- _WHAT YOU NEED TO DO_
Could you extract, word for word, the section of the passage on Wells that runs from "Meanwhile, another potent" to "Who, the Daleks."?

- _EXTRACT PROVIDED_
Meanwhile, another potent Wellsian influence can be detected in his Martians, who like the Man of the Year Million are physically feeble. They are powerful only when linked, cyborg-fashion, with their war machines ... thus anticipating everyone's favourite cyborg nightmares from Doctor Who, the Daleks.

Returning from fiction to real life in the wake of these novels: Wells was now a literary success. A tangible result of the resulting affluence was that in 1899-1900, he had a fine new home built specially for himself and Jane: Spade House at Sandgate, Kent. His recurring utopian dream of a socialist World State inevitably led him into politics, and in 1903 he joined the gently socialist Fabian Society (which, as unkind people remarked and Wells happily agreed, had plenty of nubile female members). The Fabians had named themselves for Fabius Cunctator, the Roman general who used shrewd tactics of delay. They wanted a gradual, almost imperceptible introduction of socialism into English politics. A traditional gibe was the supposed Fabian rallying call as the crowd was whipped into a frenzy of moderation:

"What do we want?"
"GRADUAL CHANGE!"
"When do we want it?"
"IN DUE COURSE!"

Wells's burning urge to save the world made him too impatient for this. He gathered allies and staged a communistic coup within the Society, which failed – his in-person debating tactics being no match for Shaw's. Eventually, sulkily, he left the Fabians in 1908. His eventual attempts to enter Parliament, as a Labour candidate for the London University seat in 1922 and again in 1923, were unsuccessful.

Meanwhile, the fame of Wells's books had already crossed the Atlantic. 1906 saw him following the traditional path of British literary lions like Dickens and Wilde, with a visit to America. There he exchanged words "at high level" with President Theodore Roosevelt. Needing a break after this doubtless exhausting task, Wells called a cab, asked to be taken to a brothel, and was given the interesting choice of white or black. "It seemed to me that I should experience the local colour at its intensest," he decided impartially, and opted for black.

Although Wells had extravagant political ideals, an ego the size of a planet and a sexual appetite to match, he was never a fool. Another international celebrity trip, this time to Moscow in 1920, led to a meeting with Trotsky and Lenin. "What a little bourgeois! What a philistine," said Lenin afterwards ... for Wells had asked some shrewd, awkward questions. Very soon he published Russia in the Shadows, which examined the country's plight without (like most other Western visitors except Bertrand Russell) going overboard in either uncritical praise or condemnation of the Soviet regime. Perhaps his worst blasphemy was to mock the cult of Karl Marx, expressing a particular dislike for that "vast solemn woolly uneventful beard that must have made all normal exercise impossible ... It is exactly like Das Kapital in its inane abundance." With this picture in mind Wells planned, though never wrote, a debunking book to be called The Shaving of Karl Marx. Later he was one of the first to speak out against Italian fascism, denouncing Mussolini for "bloody filthy terrorism" in 1924.

- _MATERIAL SUPPLIED_
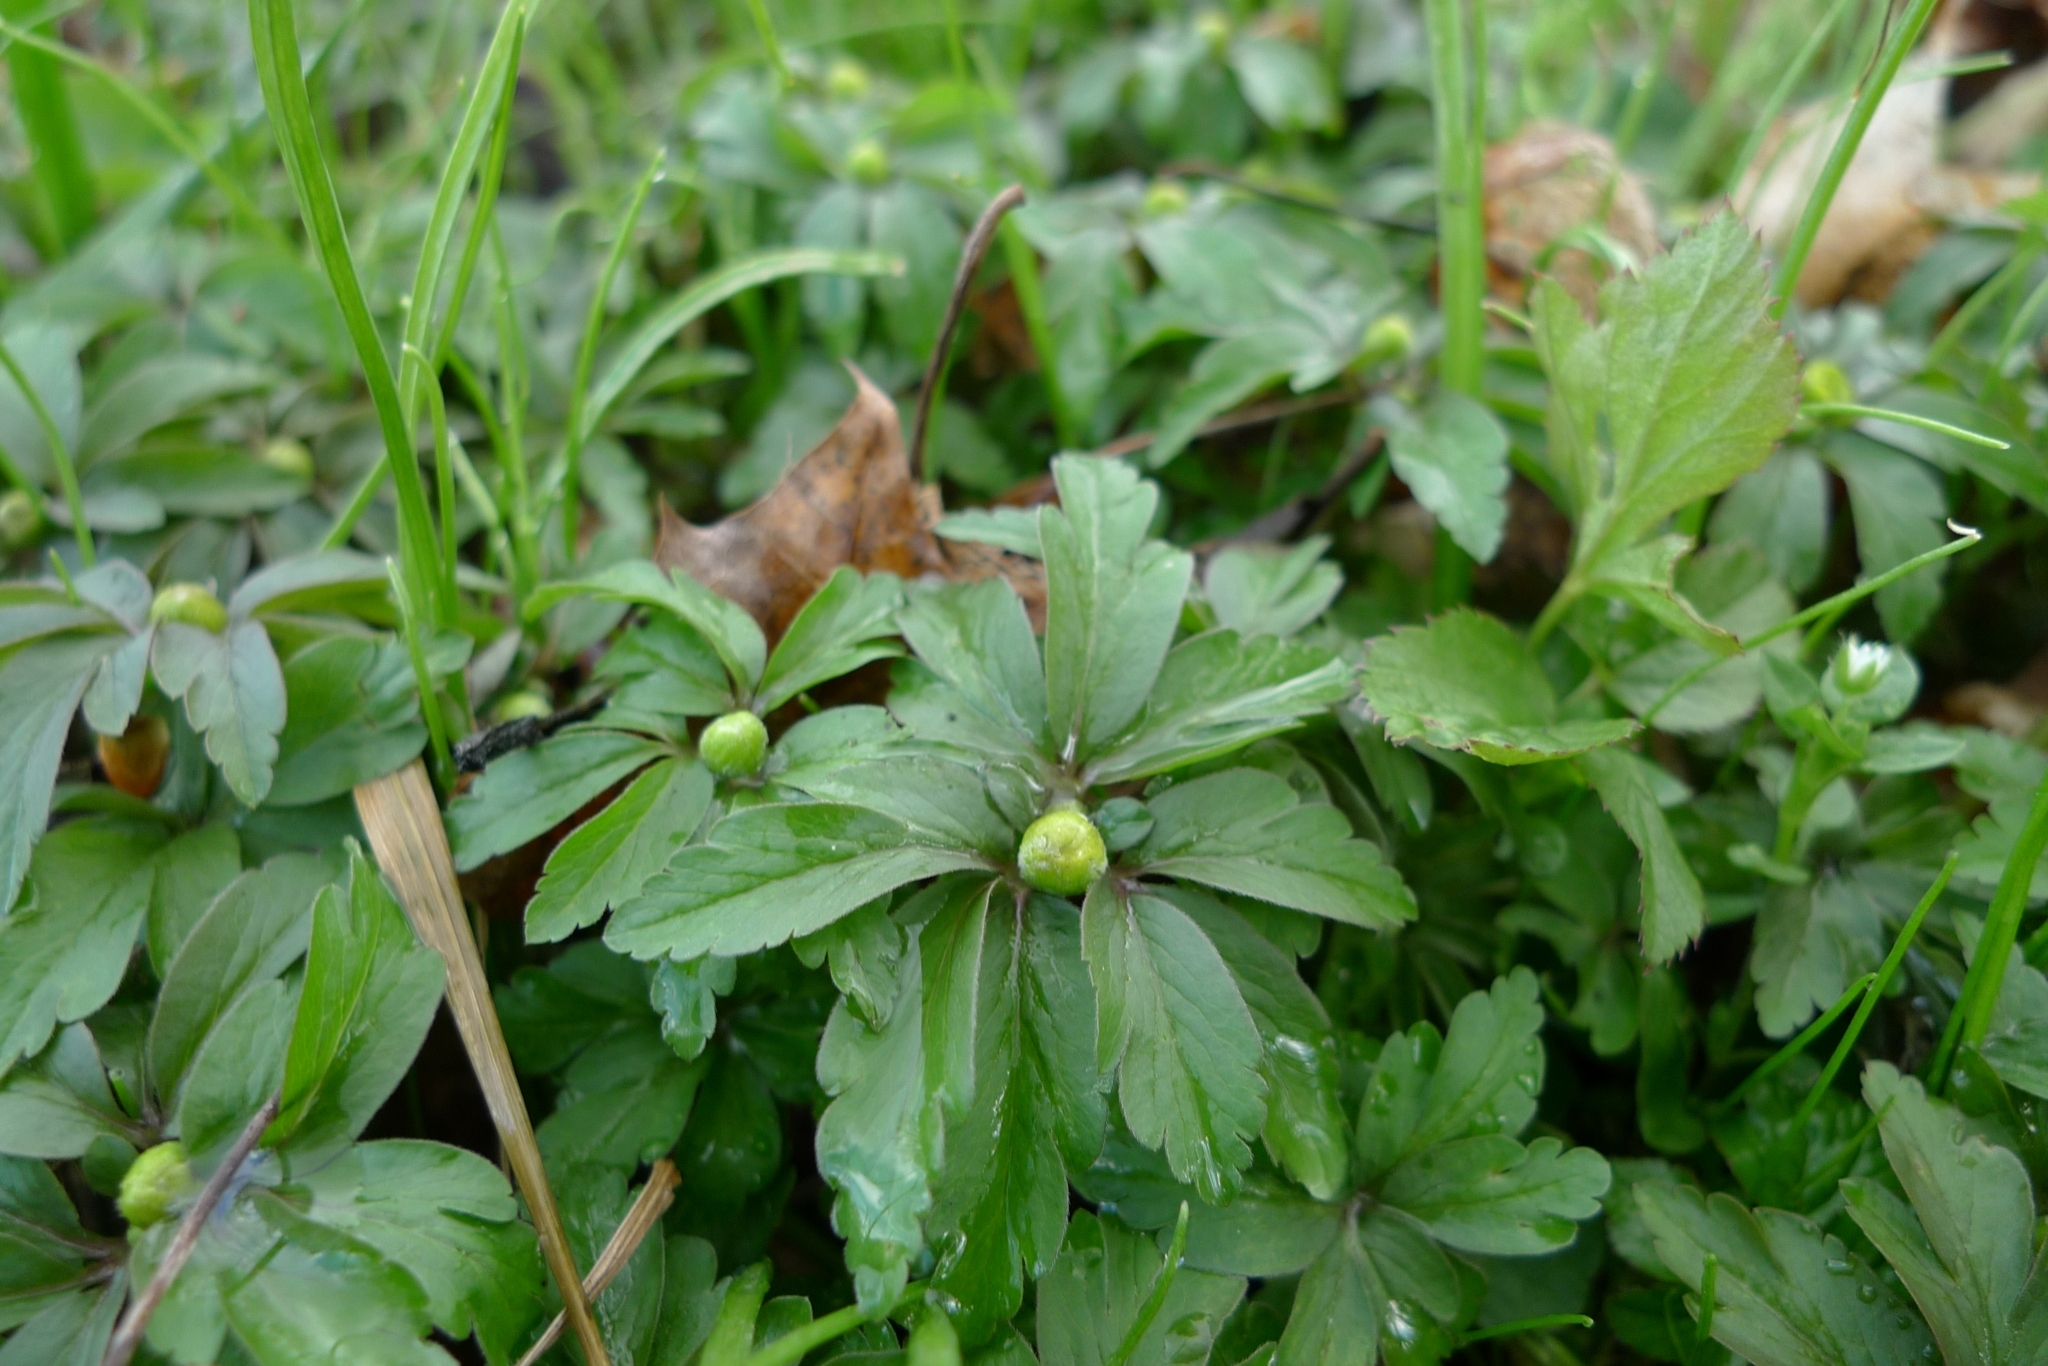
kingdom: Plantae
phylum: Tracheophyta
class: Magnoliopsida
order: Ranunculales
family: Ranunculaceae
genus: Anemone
==
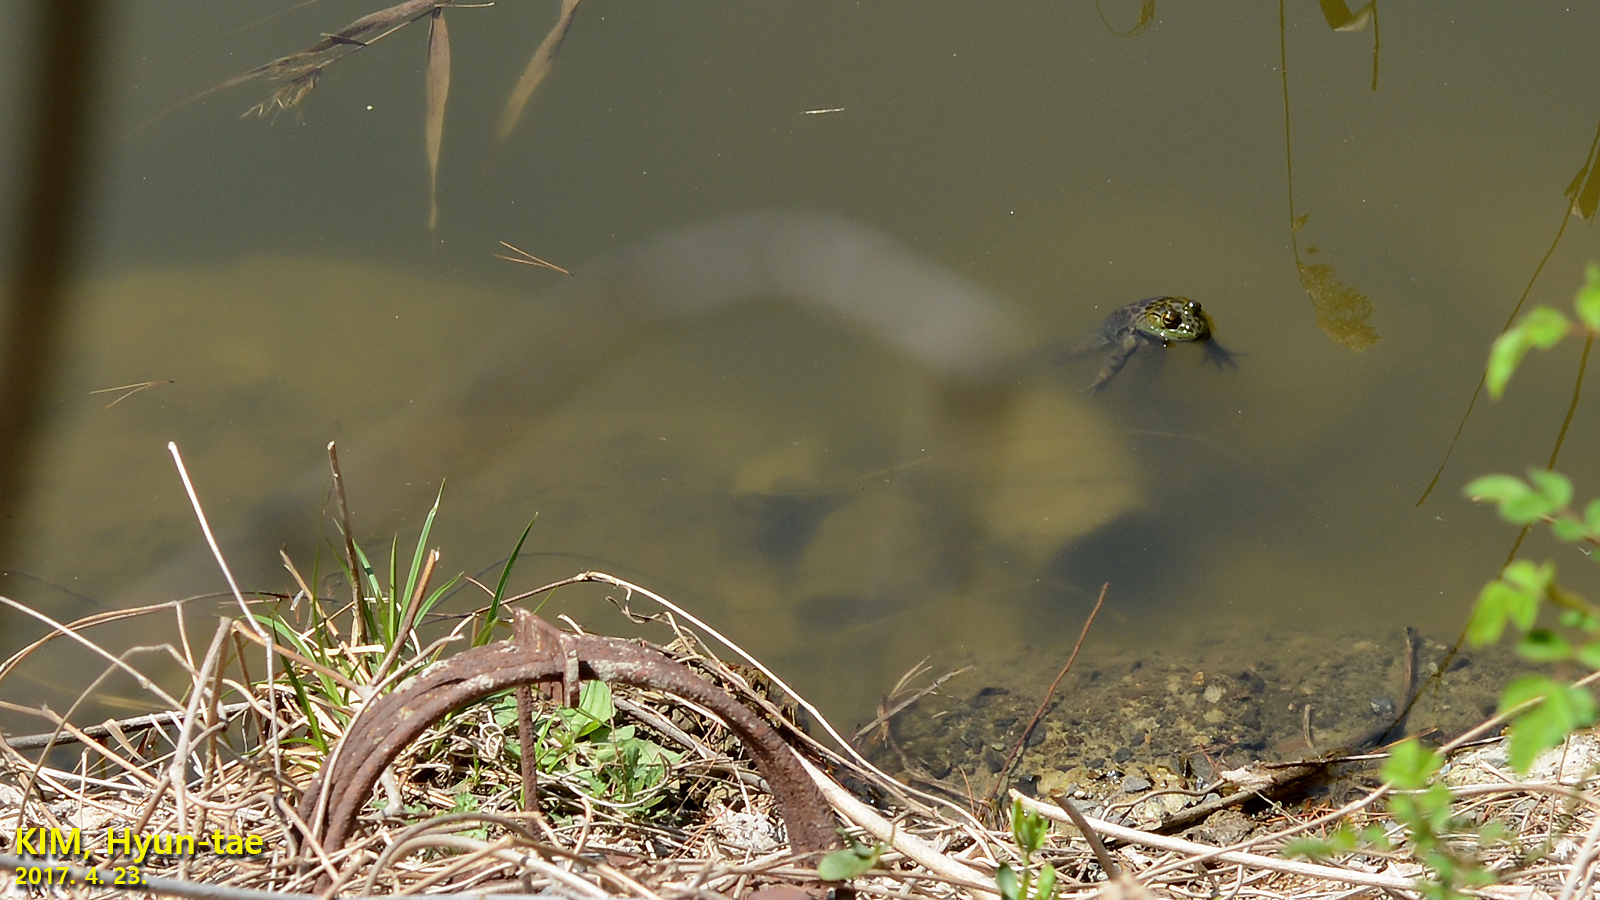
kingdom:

- _REPLY_
Meanwhile, another potent Wellsian influence can be detected in his Martians, who like the Man of the Year Million are physically feeble. They are powerful only when linked, cyborg-fashion, with their war machines ... thus anticipating everyone's favourite cyborg nightmares from Doctor Who, the Daleks.